• **YOUR GOAL**: Look through the data below and show every line that includes "Breaded".

• **GIVEN DATA**:
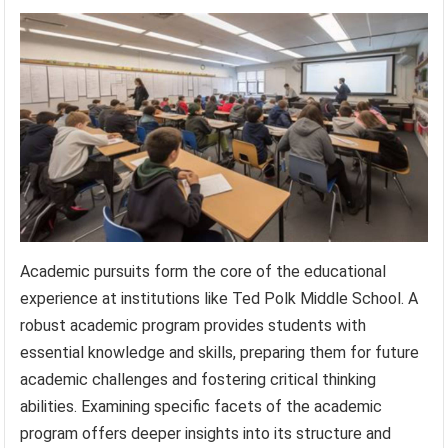
Academic pursuits form the core of the educational
experience at institutions like Ted Polk Middle School. A
robust academic program provides students with
essential knowledge and skills, preparing them for future
academic challenges and fostering critical thinking
abilities. Examining specific facets of the academic
program offers deeper insights into its structure and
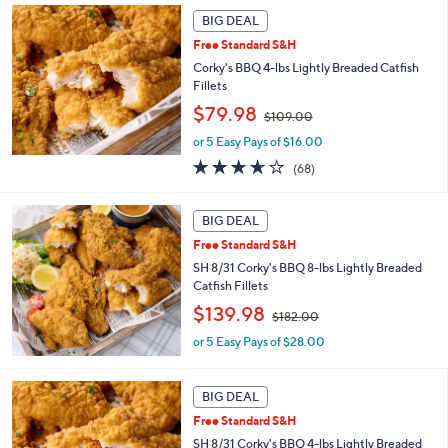
2
Stars
BIG DEAL
2
Free Standard S&H
.
Corky's BBQ 4-lbs Lightly Breaded Catfish
0
Fillets
0
,
$79.98
$109.00
w
or 5 Easy Pays of $16.00
a
s
3.6
68
(68)
,
of
Reviews
$
5
1
Stars
BIG DEAL
0
Free Standard S&H
9
SH 8/31 Corky's BBQ 8-lbs Lightly Breaded
.
Catfish Fillets
0
0
,
$139.98
$182.00
w
or 5 Easy Pays of $28.00
a
s
,
BIG DEAL
$
1
Free Standard S&H
8
SH 8/31 Corky's BBQ 4-lbs Lightly Breaded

• **RESPONSE**:
Corky's BBQ 4-lbs Lightly Breaded Catfish
SH 8/31 Corky's BBQ 8-lbs Lightly Breaded
SH 8/31 Corky's BBQ 4-lbs Lightly Breaded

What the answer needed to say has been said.